Há ainda de se considerar que, mesmo que a gestão privada avance nas rodovias no país, a participação do Estado continuará a ser fundamental para promover a integração da matriz rodoviária. De acordo com o SNV, em 2019 a extensão rodoviária pavimentada e não pavimentada sob administração do Departamento Nacional de Infraestrutura de Transportes (DNIT) somou 66.557 km, ou seja, mais que o triplo da extensão concessionada de rodovias federais e estaduais. “Ainda que o Ministério da Infraestrutura realize todas as concessões rodoviárias previstas na carteira de projetos do governo federal, o setor público ainda terá uma malha extensa de rodovias para gerir”, avalia a pesquisa. “Isso significa que o investimento público federal ainda tem um papel importante a cumprir, seja na manutenção e adequação das rodovias pavimentadas, seja na implantação e pavimentação das rodovias não pavimentadas e planejadas. ”
PROPOSTAS
Dentre as propostas da CNT para dinamizar o setor estão a ampliação do programa de investimentos, a reformulação da modelagem das concessões (para evitar um descolamento excessivo entre os parâmetros de viabilidade econômica e o cronograma de investimentos previsto em contrato) e uma maior celeridade nas intervenções de manutenção e adequação de capacidade, respeitando os limites da viabilidade financeira dos projetos.
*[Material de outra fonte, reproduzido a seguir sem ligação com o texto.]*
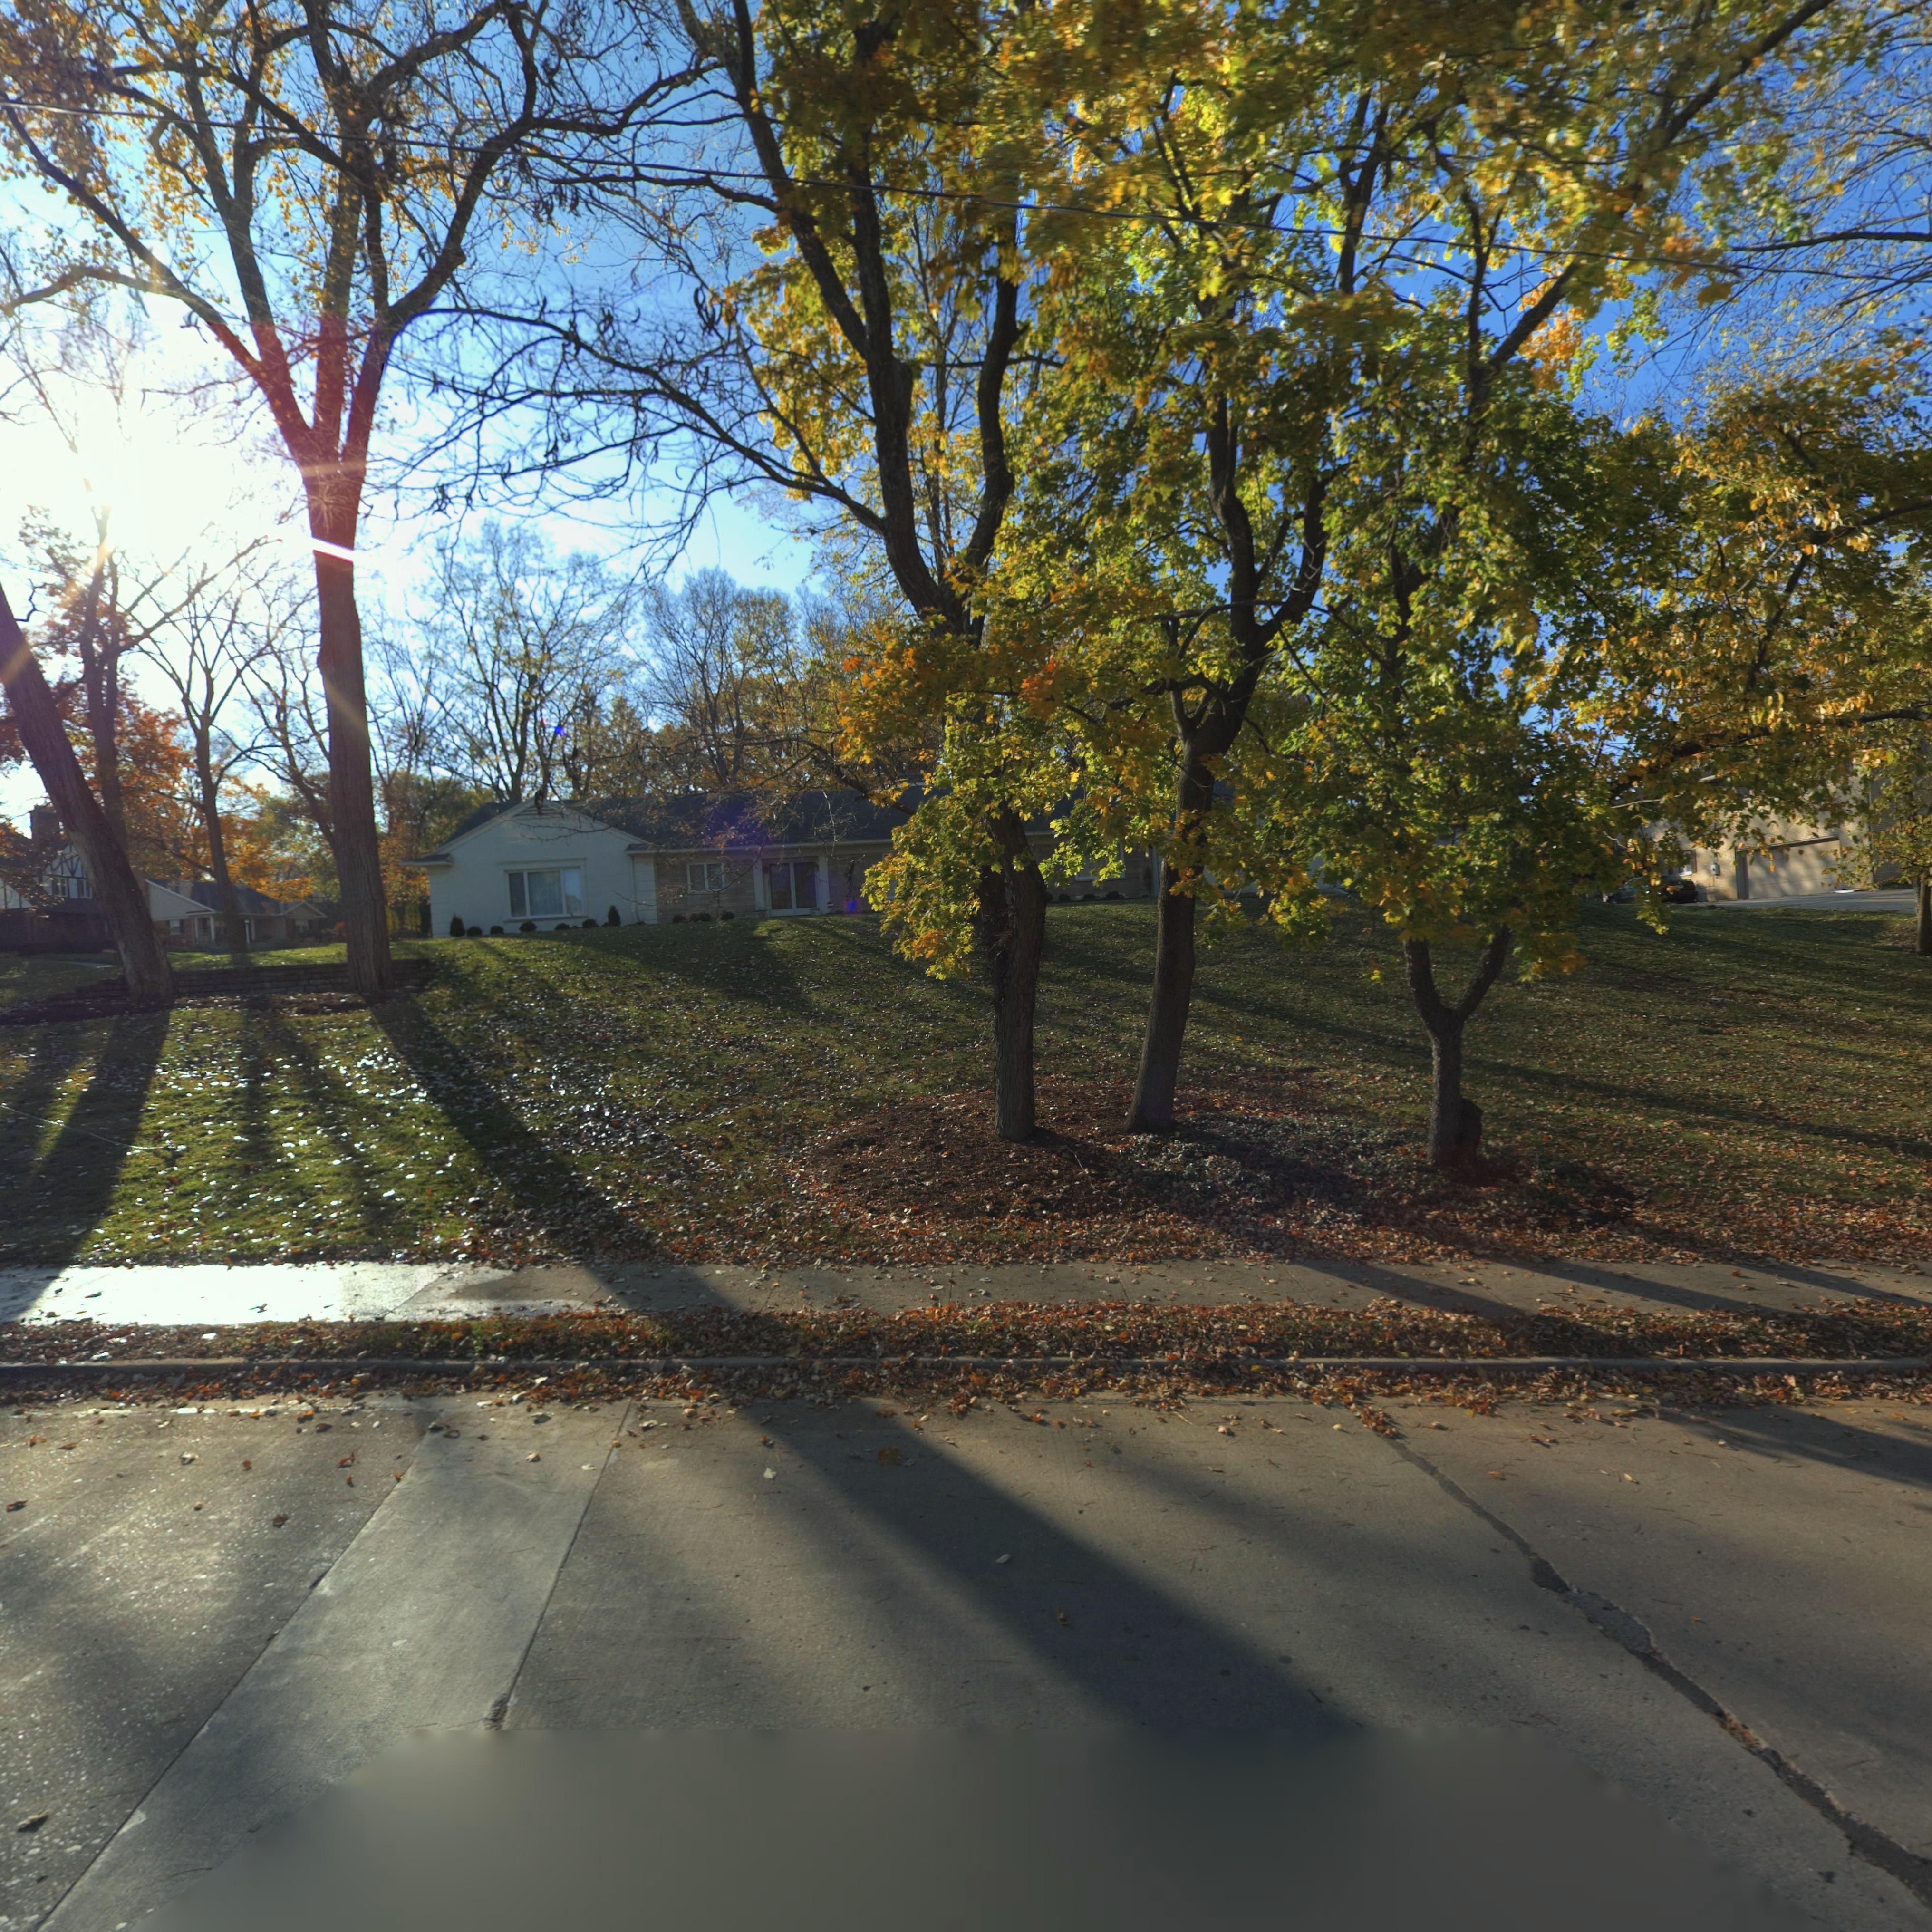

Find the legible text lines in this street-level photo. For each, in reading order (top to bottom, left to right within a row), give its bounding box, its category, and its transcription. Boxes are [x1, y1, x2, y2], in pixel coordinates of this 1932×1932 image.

[785, 851, 795, 857] StreetNumber: **5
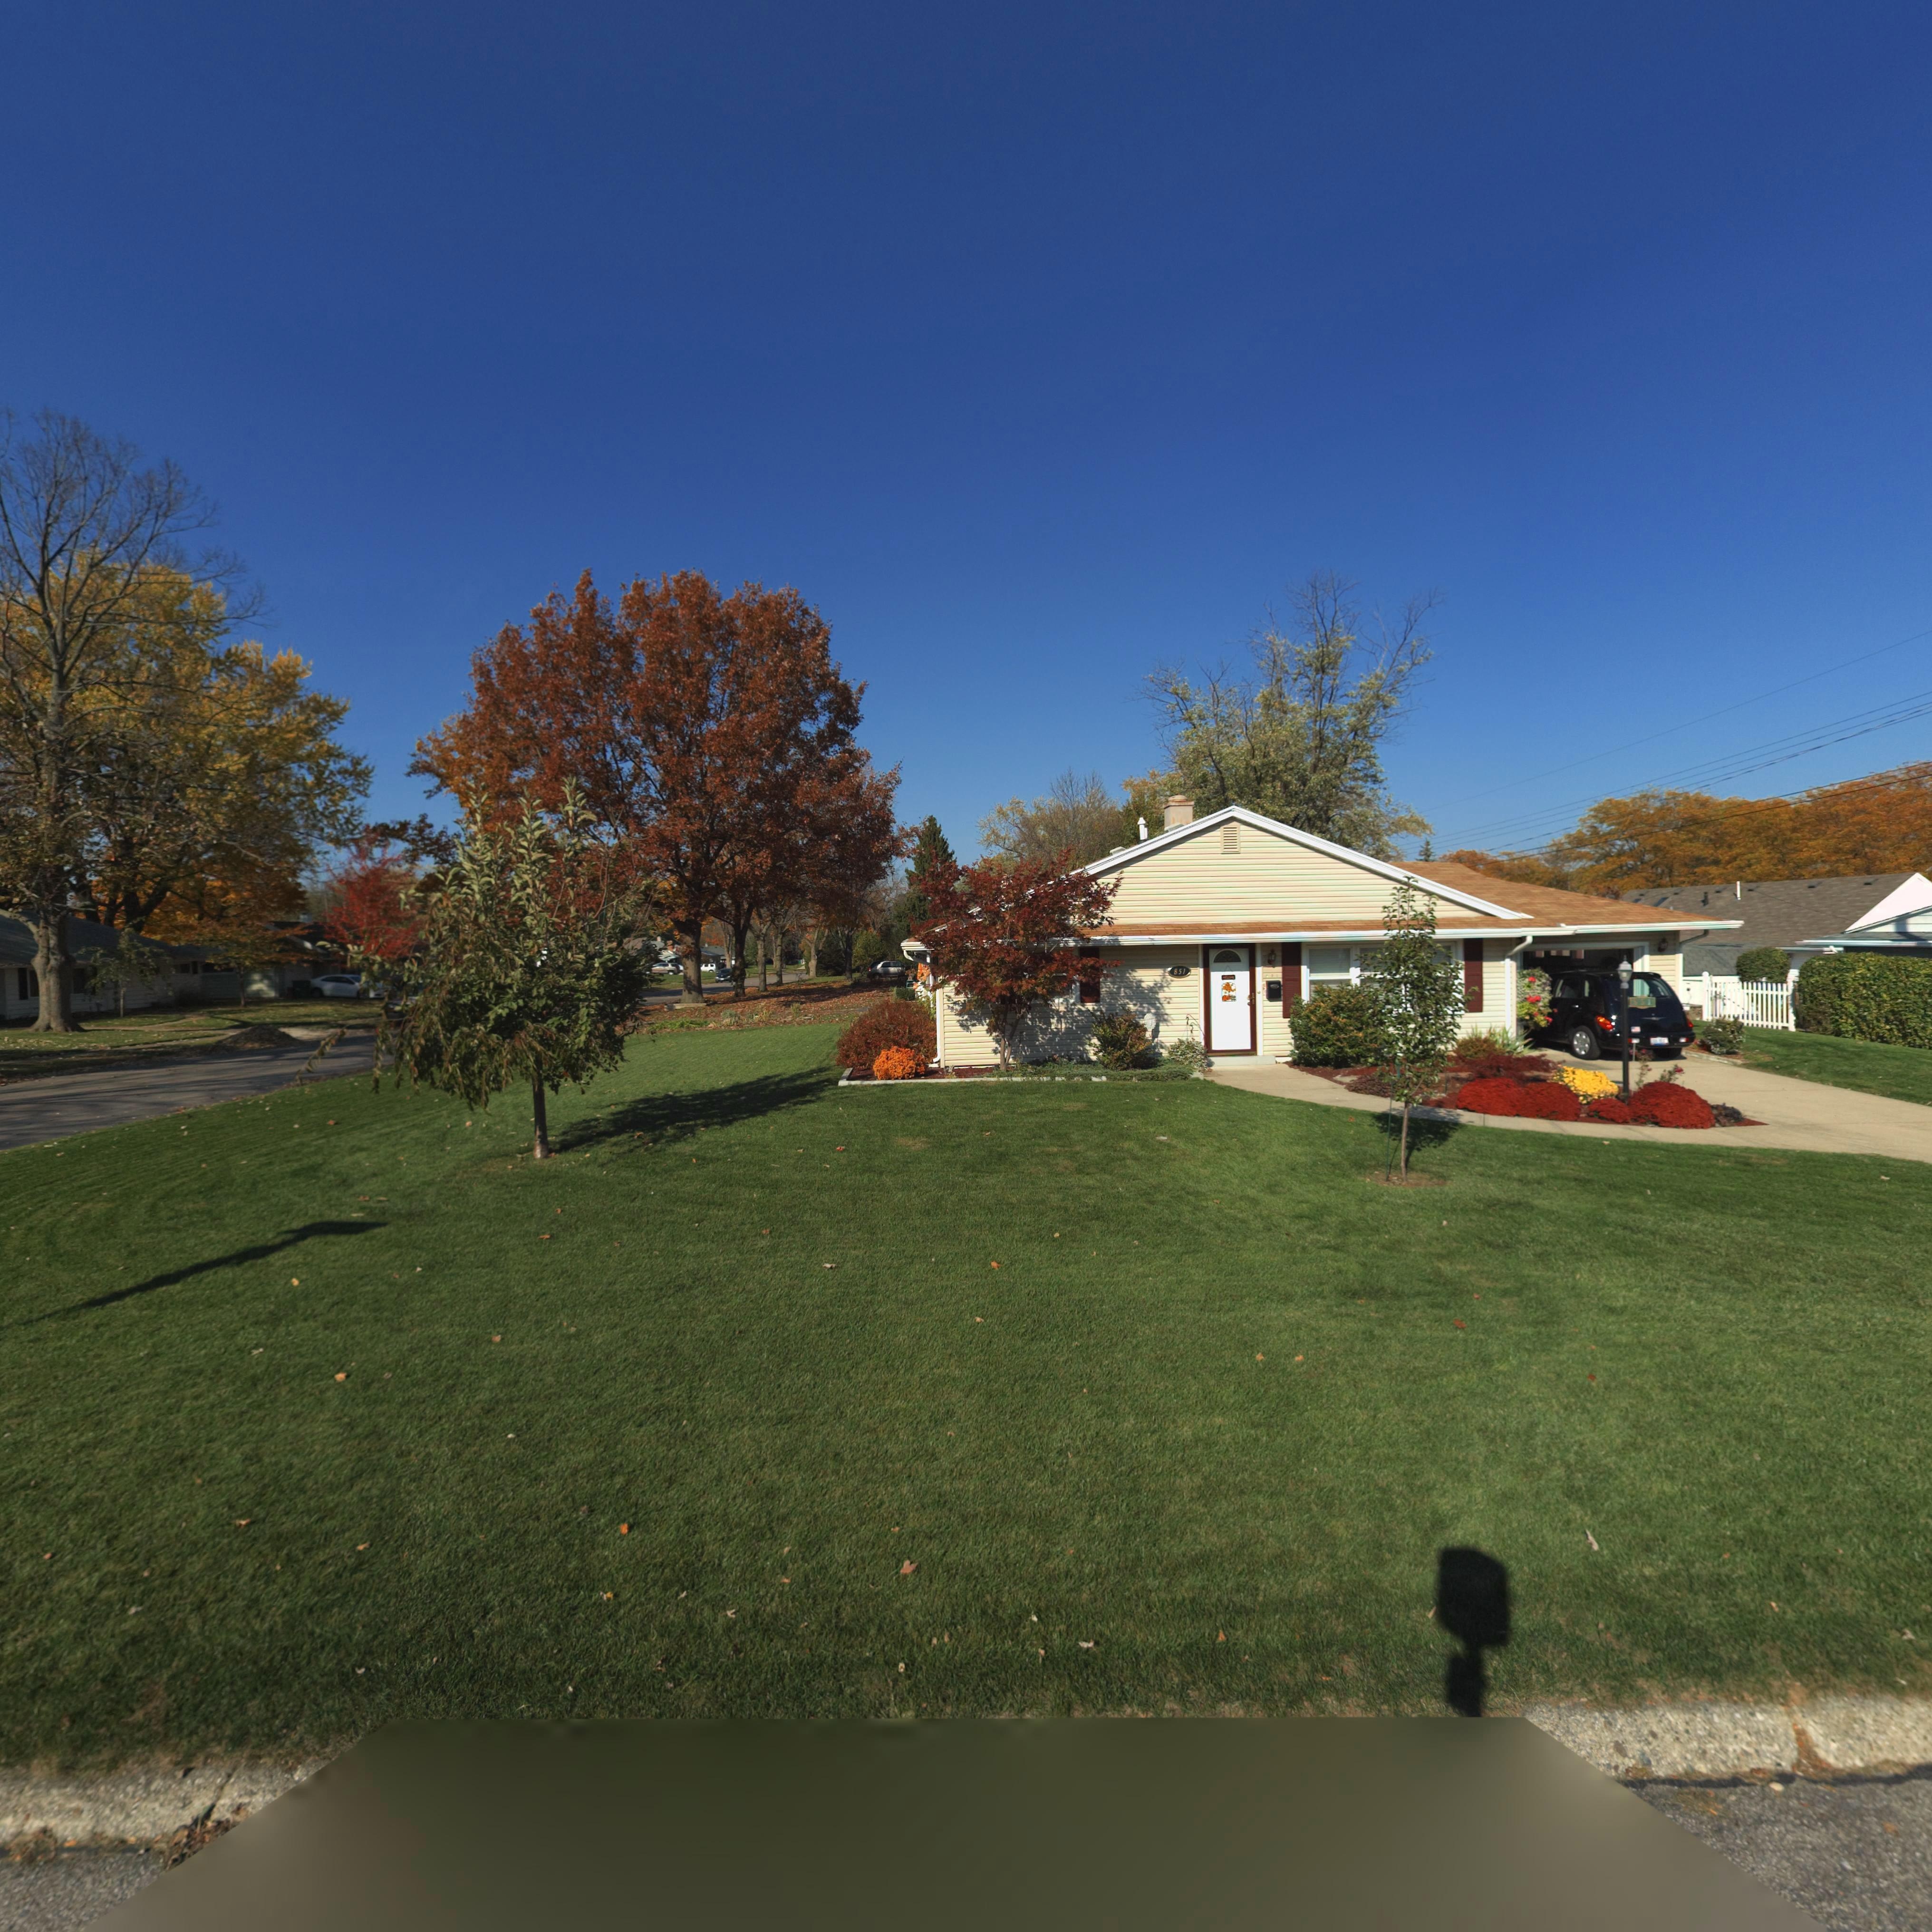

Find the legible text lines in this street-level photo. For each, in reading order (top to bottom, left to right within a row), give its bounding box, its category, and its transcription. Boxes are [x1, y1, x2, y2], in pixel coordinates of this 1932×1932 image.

[1173, 968, 1186, 975] StreetNumber: 851
[1632, 998, 1652, 1005] StreetNumber: 85*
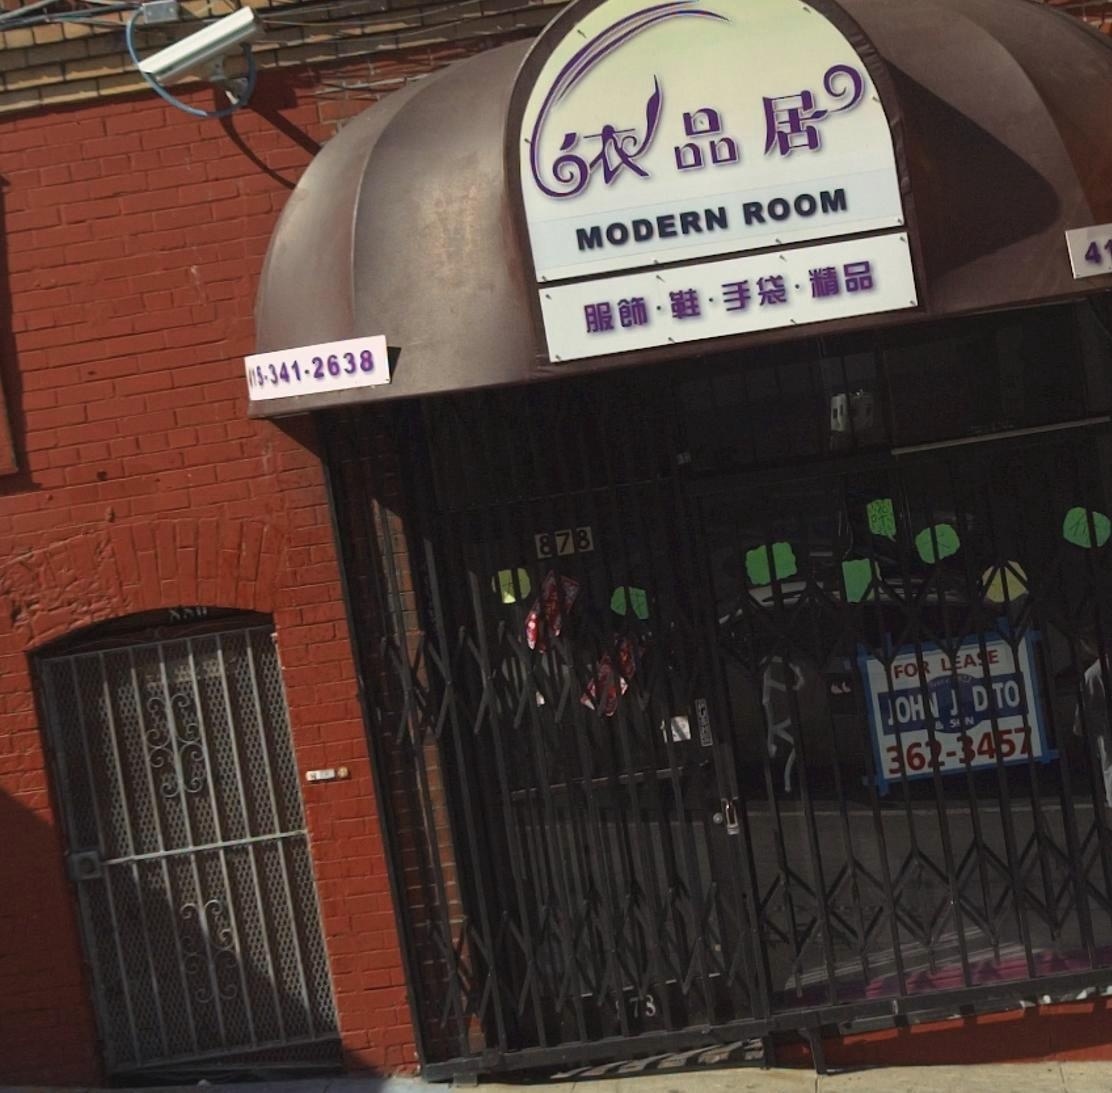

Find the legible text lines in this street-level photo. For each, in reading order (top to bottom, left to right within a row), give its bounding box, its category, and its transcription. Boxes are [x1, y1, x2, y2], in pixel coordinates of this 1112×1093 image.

[573, 186, 849, 255] BusinessName: MODERN ROOM
[1078, 235, 1107, 267] None: 4
[253, 346, 378, 390] None: 5-341-2638
[535, 525, 595, 559] StreetNumber: 878
[891, 647, 1001, 681] None: FO* L*A*E
[694, 698, 711, 736] None: PUSH
[886, 677, 1023, 728] None: *OH* J D*TO
[883, 724, 1033, 776] None: *6*-*4**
Também propõe novas concessões sem pagamento de outorgas, adotando o critério de menor tarifa de pedágio, rigor técnico no processo licitatório, estudos de demanda bem-elaborados e definição clara da matriz de compartilhamento de riscos, além de análises robustas de viabilidade econômico-financeira dos projetos. “No caso de outorga, é imprescindível que os recursos sejam vinculados ao investimento em rodovias”, prossegue.
Para a entidade, o processo de recuperação econômica do país está relacionado diretamente à retomada do investimento em infraestrutura de transporte e à redução dos custos produtivos adicionais dos transportadores, advindos das deficiências nas rodovias brasileiras. “Nesse sentido, entende-se que deve ser facilitada a participação da iniciativa privada, seja nacional ou estrangeira, por meio da adoção de mecanismos que confiram maior credibilidade aos contratos firmados, bem como maior estabilidade de regras para uma adequada avaliação de risco por parte dos investidores”, conclui a pesquisa.